— Start of Input for this task —
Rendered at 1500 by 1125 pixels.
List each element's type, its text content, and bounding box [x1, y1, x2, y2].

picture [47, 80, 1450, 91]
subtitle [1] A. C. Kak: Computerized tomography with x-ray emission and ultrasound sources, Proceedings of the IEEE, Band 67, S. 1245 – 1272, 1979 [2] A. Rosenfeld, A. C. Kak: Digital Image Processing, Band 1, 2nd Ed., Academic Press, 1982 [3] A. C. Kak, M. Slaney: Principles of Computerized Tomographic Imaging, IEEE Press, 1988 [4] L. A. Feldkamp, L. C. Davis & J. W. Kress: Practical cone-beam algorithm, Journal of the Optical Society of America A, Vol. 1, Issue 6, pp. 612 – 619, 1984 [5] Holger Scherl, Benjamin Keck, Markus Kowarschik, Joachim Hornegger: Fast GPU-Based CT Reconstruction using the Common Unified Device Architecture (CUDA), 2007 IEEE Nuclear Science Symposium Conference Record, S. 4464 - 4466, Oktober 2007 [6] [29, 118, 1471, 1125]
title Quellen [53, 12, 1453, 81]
— End of Input for this task —
→ Goal of the exercise: Pick out each line in the entries above that contains the string "text" and copy those lines.

→ Written answer:
List each element's type, its text content, and bounding box [x1, y1, x2, y2].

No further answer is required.